PReLU は、Parametric Rectified Linear Unitの略称で、ReLUと似ていますが、負のアウトプットがあります。インプットが閾値よりも少ない度合に応じて、負の値を出力するようになっています。特に深い階層において過学習を防ぐ効果があると言われています。プラスとマイナスのどちらにも勾配があるため、学習効率が良いと言われているようです。


f(x) = alphas * x for x < 0
alphasはxと同じ行列を持つ学習対象の配列です。
PreLUの論文:Microsoft Research
Delving Deep into Rectifiers: Surpassing Human-Level Performance on ImageNet Classification

https://arxiv.org/abs/1502.01852

 

2.Kerasの高度な活性化関数のPReLU

keras.layers.PReLU(alpha_initializer='zeros', alpha_regularizer=None, alpha_constraint=None, shared_axes=None)

alpha_initializer:重みを初期化する関数。
alpha_regularizer:重みを正則化する関数。
alpha_constraint:重みに対する制約。
shared_axes:活性化関数で共有する学習パラメータの軸。
出力のshapeは入力のshapeと同じです。

 

3.コード・実験 (ReLU vs PReLU)

概要:データセット:MNIST 60,000の学習データと10,000のテストデータ(28 x 28 pixel)の数字の画像
環境:google colab Python3 GPU
ライブラリ: Keras
モデル:
モデル1 FCN 3 layers (ReLU -> ReLU -> dense)
モデル2 FCN 3 layers (PReLU -> PReLU -> dense)
評価方法:学習時間 Accuracy

ライブラリのロード

# ライブラリのロード
import numpy as np                   # 計算
import matplotlib.pyplot as plt      # グラフ作成
import random                        # ランダム作成

from keras.datasets import mnist     # MNISTのデータセット
from keras.models import Sequential  # kerasモデル

from keras.layers.core import Dense, Dropout, Activation # 属
from keras.layers.advanced_activations import PReLU      # 高度な属活性化関数
from keras.utils import np_utils                         # ユーティリティ

データセットのロード

# The MNIST
# 60,000の学習データと10,000のテストデータ(28 x 28 pixel)

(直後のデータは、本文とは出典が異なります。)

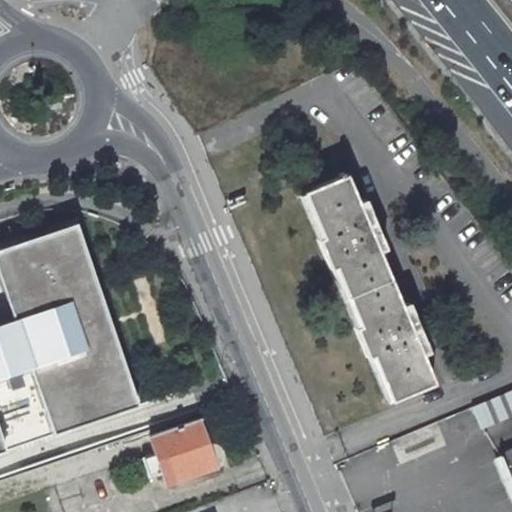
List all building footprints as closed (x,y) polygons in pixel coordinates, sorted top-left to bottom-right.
[(345,173),(301,192),(320,237),(316,239),(329,270),(333,268),(357,326),(353,327),(366,359),(370,357),(389,402),(433,383),(421,355),(428,352),(408,303),(401,306),(392,283),(388,274),(378,252),(384,249),(364,199),(357,202),(345,173)] [(301,192),(297,193),(316,239),(320,237),(301,192)] [(0,450),(6,448),(0,432),(0,379),(7,377),(10,387),(21,383),(18,374),(29,370),(52,437),(140,406),(76,221),(0,246),(0,285),(11,316),(3,318),(0,311),(0,450)] [(388,274),(394,272),(384,249),(378,252),(388,274)] [(333,268),(329,270),(353,327),(357,326),(333,268)] [(401,306),(408,303),(398,280),(392,283),(401,306)] [(389,402),(370,357),(366,359),(385,403),(389,402)] [(511,414),(511,390),(471,408),(479,429),(511,414)] [(204,416),(197,418),(206,444),(214,444),(204,416)] [(214,444),(206,444),(197,418),(149,435),(155,453),(143,458),(148,475),(161,471),(165,484),(214,467),(216,465),(220,458),(220,455),(220,451),(214,444)] [(511,449),(500,454),(511,482),(511,449)]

(X_train, y_train), (X_test, y_test) = mnist.load_data()
print("X_train shape", X_train.shape)
print("y_train shape", y_train.shape)
print("X_test shape", X_test.shape)
print("y_test shape", y_test.shape)

11493376/11490434 [==============================] - 2s 0us/step
X_train shape (60000, 28, 28)
y_train shape (60000,)
X_test shape (10000, 28, 28)
y_test shape (10000,)

クラス作成
# クラスの設定

nb_classes = 10
Y_train = np_utils.to_categorical(y_train, nb_classes)
Y_test = np_utils.to_categorical(y_test, nb_classes)

サンプルデータを表示

# サンプルデータを表示

plt.rcParams['figure.figsize'] = (9,9) # Make the figures a bit bigger

for i in range(9):
    plt.subplot(3,3,i+1)
    num = random.randint(0, len(X_train))
    plt.imshow(X_train[num], cmap='gray', interpolation='none')
    plt.title("Class {}".format(y_train[num]))
plt.tight_layout()

データ加工

# データ加工

X_train = X_train.reshape(60000, 784)
X_test = X_test.reshape(10000, 784)
X_train = X_train.astype('float32')
X_test = X_test.astype('float32')

X_train /= 255
X_test /= 255

print("Training matrix shape", X_train.shape)
print("Testing matrix shape", X_test.shape)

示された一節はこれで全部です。